My first layoff was a mixed bag of emotions for me. After a few years of working as an engineer, and being good at what I did, I started to think of myself as one. That is, I tied my identity to it. When I was laid off, I thought that I was ok. I got a job as a tech writer, then as a tester, neither of which I liked. My old company hired me back, and I was happy for a while. I was an engineer again. Then the other shoe dropped and I was finally laid off a second time when they shut down the site.
This made me pretty bitter about my life and about being an engineer. I didn’t feel like I had purpose anymore, that what I did was a waste, and that I should avoid software altogether. I had a couple jobs as a bartender, and I was thinking about going to grad school in philosophy (which I’m happy I didn’t do). My marriage went through a rough patch as well, which only created a nasty feedback loop. After a couple difficult events, I wound up as a software engineer again, because I realized that I was still good at it.

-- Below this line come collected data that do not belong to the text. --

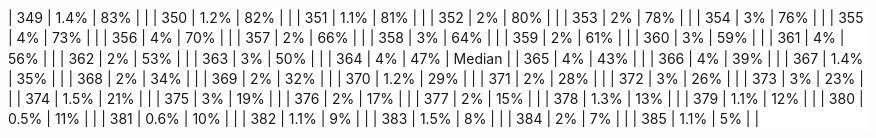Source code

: | 349 | 1.4% | 83% |  |
| 350 | 1.2% | 82% |  |
| 351 | 1.1% | 81% |  |
| 352 | 2% | 80% |  |
| 353 | 2% | 78% |  |
| 354 | 3% | 76% |  |
| 355 | 4% | 73% |  |
| 356 | 4% | 70% |  |
| 357 | 2% | 66% |  |
| 358 | 3% | 64% |  |
| 359 | 2% | 61% |  |
| 360 | 3% | 59% |  |
| 361 | 4% | 56% |  |
| 362 | 2% | 53% |  |
| 363 | 3% | 50% |  |
| 364 | 4% | 47% | Median |
| 365 | 4% | 43% |  |
| 366 | 4% | 39% |  |
| 367 | 1.4% | 35% |  |
| 368 | 2% | 34% |  |
| 369 | 2% | 32% |  |
| 370 | 1.2% | 29% |  |
| 371 | 2% | 28% |  |
| 372 | 3% | 26% |  |
| 373 | 3% | 23% |  |
| 374 | 1.5% | 21% |  |
| 375 | 3% | 19% |  |
| 376 | 2% | 17% |  |
| 377 | 2% | 15% |  |
| 378 | 1.3% | 13% |  |
| 379 | 1.1% | 12% |  |
| 380 | 0.5% | 11% |  |
| 381 | 0.6% | 10% |  |
| 382 | 1.1% | 9% |  |
| 383 | 1.5% | 8% |  |
| 384 | 2% | 7% |  |
| 385 | 1.1% | 5% |  |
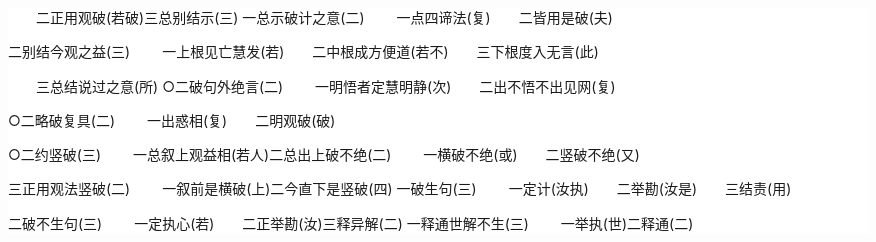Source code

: 　　二正用观破(若破)三总别结示(三)
一总示破计之意(二)
　　一点四谛法(复)　　二皆用是破(夫)

二别结今观之益(三)
　　一上根见亡慧发(若)　　二中根成方便道(若不)　　三下根度入无言(此)

　　三总结说过之意(所)
○二破句外绝言(二)
　　一明悟者定慧明静(次)　　二出不悟不出见网(复)

○二略破复具(二)
　　一出惑相(复)　　二明观破(破)

○二约竖破(三)
　　一总叙上观益相(若人)二总出上破不绝(二)
　　一横破不绝(或)　　二竖破不绝(又)

三正用观法竖破(二)
　　一叙前是横破(上)二今直下是竖破(四)
一破生句(三)
　　一定计(汝执)　　二举勘(汝是)　　三结责(用)

二破不生句(三)
　　一定执心(若)　　二正举勘(汝)三释异解(二)
一释通世解不生(三)
　　一举执(世)二释通(二)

This company was probably better than the last (though the first was still good). I had a good time there, the people were nice, the culture was laid back, and I got to work on some pretty cool projects. But as we all know, the mortgage bubble burst. I was certain that we were safe, but I was wrong. I had good reviews of my work, and I was asked to do some important projects, so I thought that even in the outside chance that we did have layoffs, I’d be passed over. I was wrong. But I knew better this time. I shook my managers’ hands and let them know to call me if they needed my assistance. Then I got about arranging my affairs. Then I got accepted into the grad school I’m in now, so I’ll be doing that.
If I had any advice to new grads going out into industry, I’d probably exhort them to think about things a little differently:
- Think of a software job as a good way to pay the bills.
- Think of your work as currency that you’re using to buy income.
- The good news: doing something that you enjoy doing will let you be enthusiastic about your work, which means that you have a greater chance of your currency (your work) being worth more (money and benefits).
- But: nothing falls in your lap. You’ve got to sell it to get it. If you think that you’re entitled to compensation, you may well be correct. But you’re not going to get that compensation without showing that you’re worth more than the guy who does half the work.
- Remember that your company has no loyalty to you; their legal obligation is to their investors, and when your paycheck becomes a problem, they solve it by laying you off. This is the way of industry.
- Sometimes you have to do stuff you don’t like to pay the bills. In fact, that’s the majority of any job. If there is no percentage of it you like, it’s probably time to move on.
- Just because what you did wasn’t worth something to someone, doesn’t mean that you can’t take pride in it.
- You’re not a software engineer. Software development is something that you do (maybe you do it well, or you like it, or both) to get income.
This may all sound very cynical, but I believe it all to be true. The sooner that you can accept it, the easier time you’ll have coping with it when you encounter it. Then you’ll recover faster, which means you’ll be on to your next job faster. Then you’ll have income again. Or you’ll decide to do something completely different. The trick is not to languish in an identity crisis.